* _What you are asked to do_
Transcribe the data that follows in full. Leave out the pictures.

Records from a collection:
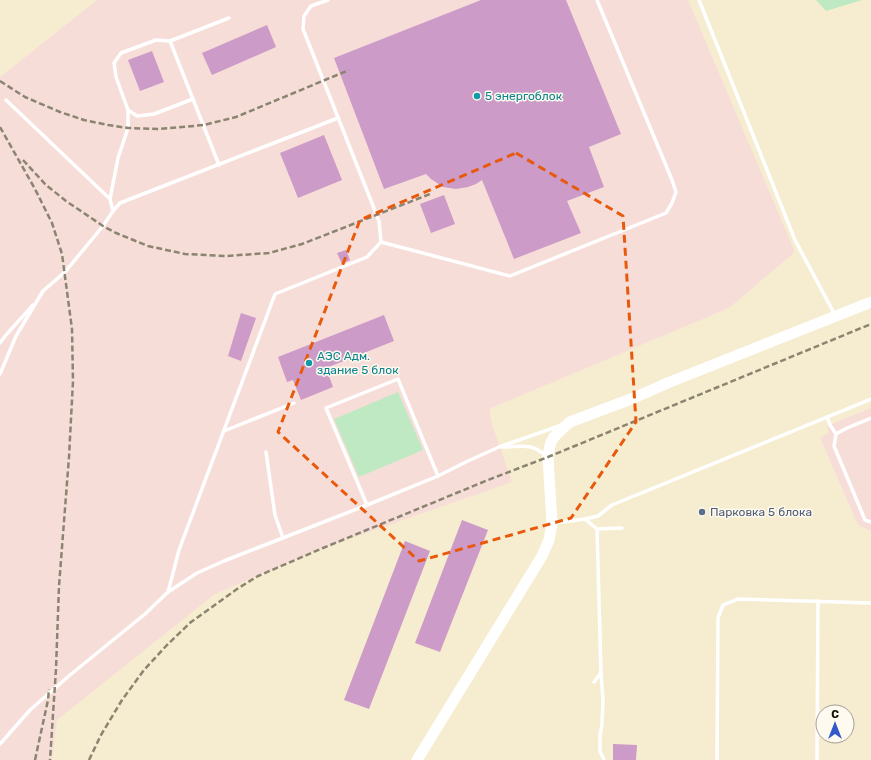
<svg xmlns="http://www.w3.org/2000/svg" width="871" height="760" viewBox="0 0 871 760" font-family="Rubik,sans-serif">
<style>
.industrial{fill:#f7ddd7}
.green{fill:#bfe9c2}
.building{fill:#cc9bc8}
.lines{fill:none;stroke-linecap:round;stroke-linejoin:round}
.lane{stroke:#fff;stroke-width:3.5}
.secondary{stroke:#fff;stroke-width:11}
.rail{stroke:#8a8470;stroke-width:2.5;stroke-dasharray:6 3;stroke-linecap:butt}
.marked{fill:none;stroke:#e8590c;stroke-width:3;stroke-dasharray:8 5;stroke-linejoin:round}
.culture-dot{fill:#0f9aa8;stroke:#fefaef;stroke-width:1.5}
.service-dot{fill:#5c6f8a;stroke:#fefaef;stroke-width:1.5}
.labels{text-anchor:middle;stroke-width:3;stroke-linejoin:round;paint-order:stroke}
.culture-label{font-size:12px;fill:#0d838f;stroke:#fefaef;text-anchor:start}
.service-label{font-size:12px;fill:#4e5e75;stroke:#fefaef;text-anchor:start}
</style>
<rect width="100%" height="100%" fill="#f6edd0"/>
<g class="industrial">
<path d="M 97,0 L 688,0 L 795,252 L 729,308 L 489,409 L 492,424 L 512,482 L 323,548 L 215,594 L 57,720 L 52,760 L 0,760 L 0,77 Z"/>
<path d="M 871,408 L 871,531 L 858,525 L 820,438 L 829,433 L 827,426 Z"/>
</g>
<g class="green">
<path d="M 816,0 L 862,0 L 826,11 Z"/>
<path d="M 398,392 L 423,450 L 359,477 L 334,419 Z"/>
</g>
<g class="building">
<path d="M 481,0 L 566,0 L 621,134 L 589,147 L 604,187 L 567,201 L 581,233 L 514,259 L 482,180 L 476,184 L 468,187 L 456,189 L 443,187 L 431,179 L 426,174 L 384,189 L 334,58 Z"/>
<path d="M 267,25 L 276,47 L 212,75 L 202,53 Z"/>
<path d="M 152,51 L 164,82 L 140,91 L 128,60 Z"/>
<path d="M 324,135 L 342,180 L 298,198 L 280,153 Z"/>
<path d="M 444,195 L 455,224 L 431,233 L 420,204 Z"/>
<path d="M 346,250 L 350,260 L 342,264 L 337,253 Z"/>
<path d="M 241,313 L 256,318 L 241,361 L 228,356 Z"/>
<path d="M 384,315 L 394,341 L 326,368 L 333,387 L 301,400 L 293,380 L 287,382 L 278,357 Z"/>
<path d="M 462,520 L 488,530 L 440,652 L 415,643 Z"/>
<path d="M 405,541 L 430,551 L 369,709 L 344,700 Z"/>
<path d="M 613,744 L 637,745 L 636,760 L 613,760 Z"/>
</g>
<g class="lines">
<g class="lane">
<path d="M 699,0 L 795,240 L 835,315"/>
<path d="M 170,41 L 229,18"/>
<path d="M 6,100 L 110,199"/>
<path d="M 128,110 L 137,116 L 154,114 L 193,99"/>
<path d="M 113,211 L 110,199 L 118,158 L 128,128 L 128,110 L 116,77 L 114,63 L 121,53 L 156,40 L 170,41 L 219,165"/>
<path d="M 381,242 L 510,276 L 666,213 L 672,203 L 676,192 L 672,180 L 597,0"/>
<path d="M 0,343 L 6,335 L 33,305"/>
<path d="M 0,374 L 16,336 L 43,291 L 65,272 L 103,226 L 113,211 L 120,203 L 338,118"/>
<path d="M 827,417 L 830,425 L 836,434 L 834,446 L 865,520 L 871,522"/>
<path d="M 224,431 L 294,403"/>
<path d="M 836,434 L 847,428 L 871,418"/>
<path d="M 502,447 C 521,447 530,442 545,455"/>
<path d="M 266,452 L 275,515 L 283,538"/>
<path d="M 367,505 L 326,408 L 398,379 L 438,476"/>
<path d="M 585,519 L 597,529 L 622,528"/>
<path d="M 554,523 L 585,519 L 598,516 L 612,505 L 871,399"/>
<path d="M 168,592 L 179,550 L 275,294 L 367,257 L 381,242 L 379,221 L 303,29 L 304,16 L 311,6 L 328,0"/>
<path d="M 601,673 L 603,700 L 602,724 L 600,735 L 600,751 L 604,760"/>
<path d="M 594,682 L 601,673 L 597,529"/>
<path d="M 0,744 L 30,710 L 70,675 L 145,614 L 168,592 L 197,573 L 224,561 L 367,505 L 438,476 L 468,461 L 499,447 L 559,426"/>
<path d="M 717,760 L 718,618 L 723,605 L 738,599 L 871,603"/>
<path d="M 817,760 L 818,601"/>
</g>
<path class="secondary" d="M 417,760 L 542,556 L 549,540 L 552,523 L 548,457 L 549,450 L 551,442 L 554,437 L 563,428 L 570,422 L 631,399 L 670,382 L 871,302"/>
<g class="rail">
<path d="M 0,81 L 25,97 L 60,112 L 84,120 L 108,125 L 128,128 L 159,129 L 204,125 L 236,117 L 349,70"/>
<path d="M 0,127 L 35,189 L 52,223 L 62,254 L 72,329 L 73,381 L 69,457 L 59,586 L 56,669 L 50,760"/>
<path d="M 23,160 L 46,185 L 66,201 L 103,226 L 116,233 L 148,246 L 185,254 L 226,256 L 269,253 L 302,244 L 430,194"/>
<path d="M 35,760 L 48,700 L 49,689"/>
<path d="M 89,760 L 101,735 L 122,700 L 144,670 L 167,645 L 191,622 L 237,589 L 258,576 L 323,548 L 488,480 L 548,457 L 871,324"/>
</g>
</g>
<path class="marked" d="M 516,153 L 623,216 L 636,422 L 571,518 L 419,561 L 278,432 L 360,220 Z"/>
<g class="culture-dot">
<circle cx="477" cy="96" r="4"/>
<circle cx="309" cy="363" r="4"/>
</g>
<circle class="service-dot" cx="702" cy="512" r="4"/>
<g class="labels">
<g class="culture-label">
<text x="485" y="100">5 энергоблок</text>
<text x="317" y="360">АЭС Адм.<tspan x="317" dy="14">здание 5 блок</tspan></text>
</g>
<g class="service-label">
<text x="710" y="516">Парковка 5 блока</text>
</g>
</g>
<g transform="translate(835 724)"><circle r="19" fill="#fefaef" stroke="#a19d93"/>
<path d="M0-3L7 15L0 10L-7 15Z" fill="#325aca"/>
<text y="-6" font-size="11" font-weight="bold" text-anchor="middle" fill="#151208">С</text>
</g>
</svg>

* _Answer section_
<svg xmlns="http://www.w3.org/2000/svg" width="871" height="760" viewBox="0 0 871 760" font-family="Rubik,sans-serif">
<style>
.industrial{fill:#f7ddd7}
.green{fill:#bfe9c2}
.building{fill:#cc9bc8}
.lines{fill:none;stroke-linecap:round;stroke-linejoin:round}
.lane{stroke:#fff;stroke-width:3.5}
.secondary{stroke:#fff;stroke-width:11}
.rail{stroke:#8a8470;stroke-width:2.5;stroke-dasharray:6 3;stroke-linecap:butt}
.marked{fill:none;stroke:#e8590c;stroke-width:3;stroke-dasharray:8 5;stroke-linejoin:round}
.culture-dot{fill:#0f9aa8;stroke:#fefaef;stroke-width:1.5}
.service-dot{fill:#5c6f8a;stroke:#fefaef;stroke-width:1.5}
.labels{text-anchor:middle;stroke-width:3;stroke-linejoin:round;paint-order:stroke}
.culture-label{font-size:12px;fill:#0d838f;stroke:#fefaef;text-anchor:start}
.service-label{font-size:12px;fill:#4e5e75;stroke:#fefaef;text-anchor:start}
</style>
<rect width="100%" height="100%" fill="#f6edd0"/>
<g class="industrial">
<path d="M 97,0 L 688,0 L 795,252 L 729,308 L 489,409 L 492,424 L 512,482 L 323,548 L 215,594 L 57,720 L 52,760 L 0,760 L 0,77 Z"/>
<path d="M 871,408 L 871,531 L 858,525 L 820,438 L 829,433 L 827,426 Z"/>
</g>
<g class="green">
<path d="M 816,0 L 862,0 L 826,11 Z"/>
<path d="M 398,392 L 423,450 L 359,477 L 334,419 Z"/>
</g>
<g class="building">
<path d="M 481,0 L 566,0 L 621,134 L 589,147 L 604,187 L 567,201 L 581,233 L 514,259 L 482,180 L 476,184 L 468,187 L 456,189 L 443,187 L 431,179 L 426,174 L 384,189 L 334,58 Z"/>
<path d="M 267,25 L 276,47 L 212,75 L 202,53 Z"/>
<path d="M 152,51 L 164,82 L 140,91 L 128,60 Z"/>
<path d="M 324,135 L 342,180 L 298,198 L 280,153 Z"/>
<path d="M 444,195 L 455,224 L 431,233 L 420,204 Z"/>
<path d="M 346,250 L 350,260 L 342,264 L 337,253 Z"/>
<path d="M 241,313 L 256,318 L 241,361 L 228,356 Z"/>
<path d="M 384,315 L 394,341 L 326,368 L 333,387 L 301,400 L 293,380 L 287,382 L 278,357 Z"/>
<path d="M 462,520 L 488,530 L 440,652 L 415,643 Z"/>
<path d="M 405,541 L 430,551 L 369,709 L 344,700 Z"/>
<path d="M 613,744 L 637,745 L 636,760 L 613,760 Z"/>
</g>
<g class="lines">
<g class="lane">
<path d="M 699,0 L 795,240 L 835,315"/>
<path d="M 170,41 L 229,18"/>
<path d="M 6,100 L 110,199"/>
<path d="M 128,110 L 137,116 L 154,114 L 193,99"/>
<path d="M 113,211 L 110,199 L 118,158 L 128,128 L 128,110 L 116,77 L 114,63 L 121,53 L 156,40 L 170,41 L 219,165"/>
<path d="M 381,242 L 510,276 L 666,213 L 672,203 L 676,192 L 672,180 L 597,0"/>
<path d="M 0,343 L 6,335 L 33,305"/>
<path d="M 0,374 L 16,336 L 43,291 L 65,272 L 103,226 L 113,211 L 120,203 L 338,118"/>
<path d="M 827,417 L 830,425 L 836,434 L 834,446 L 865,520 L 871,522"/>
<path d="M 224,431 L 294,403"/>
<path d="M 836,434 L 847,428 L 871,418"/>
<path d="M 502,447 C 521,447 530,442 545,455"/>
<path d="M 266,452 L 275,515 L 283,538"/>
<path d="M 367,505 L 326,408 L 398,379 L 438,476"/>
<path d="M 585,519 L 597,529 L 622,528"/>
<path d="M 554,523 L 585,519 L 598,516 L 612,505 L 871,399"/>
<path d="M 168,592 L 179,550 L 275,294 L 367,257 L 381,242 L 379,221 L 303,29 L 304,16 L 311,6 L 328,0"/>
<path d="M 601,673 L 603,700 L 602,724 L 600,735 L 600,751 L 604,760"/>
<path d="M 594,682 L 601,673 L 597,529"/>
<path d="M 0,744 L 30,710 L 70,675 L 145,614 L 168,592 L 197,573 L 224,561 L 367,505 L 438,476 L 468,461 L 499,447 L 559,426"/>
<path d="M 717,760 L 718,618 L 723,605 L 738,599 L 871,603"/>
<path d="M 817,760 L 818,601"/>
</g>
<path class="secondary" d="M 417,760 L 542,556 L 549,540 L 552,523 L 548,457 L 549,450 L 551,442 L 554,437 L 563,428 L 570,422 L 631,399 L 670,382 L 871,302"/>
<g class="rail">
<path d="M 0,81 L 25,97 L 60,112 L 84,120 L 108,125 L 128,128 L 159,129 L 204,125 L 236,117 L 349,70"/>
<path d="M 0,127 L 35,189 L 52,223 L 62,254 L 72,329 L 73,381 L 69,457 L 59,586 L 56,669 L 50,760"/>
<path d="M 23,160 L 46,185 L 66,201 L 103,226 L 116,233 L 148,246 L 185,254 L 226,256 L 269,253 L 302,244 L 430,194"/>
<path d="M 35,760 L 48,700 L 49,689"/>
<path d="M 89,760 L 101,735 L 122,700 L 144,670 L 167,645 L 191,622 L 237,589 L 258,576 L 323,548 L 488,480 L 548,457 L 871,324"/>
</g>
</g>
<path class="marked" d="M 516,153 L 623,216 L 636,422 L 571,518 L 419,561 L 278,432 L 360,220 Z"/>
<g class="culture-dot">
<circle cx="477" cy="96" r="4"/>
<circle cx="309" cy="363" r="4"/>
</g>
<circle class="service-dot" cx="702" cy="512" r="4"/>
<g class="labels">
<g class="culture-label">
<text x="485" y="100">5 энергоблок</text>
<text x="317" y="360">АЭС Адм.<tspan x="317" dy="14">здание 5 блок</tspan></text>
</g>
<g class="service-label">
<text x="710" y="516">Парковка 5 блока</text>
</g>
</g>
<g transform="translate(835 724)"><circle r="19" fill="#fefaef" stroke="#a19d93"/>
<path d="M0-3L7 15L0 10L-7 15Z" fill="#325aca"/>
<text y="-6" font-size="11" font-weight="bold" text-anchor="middle" fill="#151208">С</text>
</g>
</svg>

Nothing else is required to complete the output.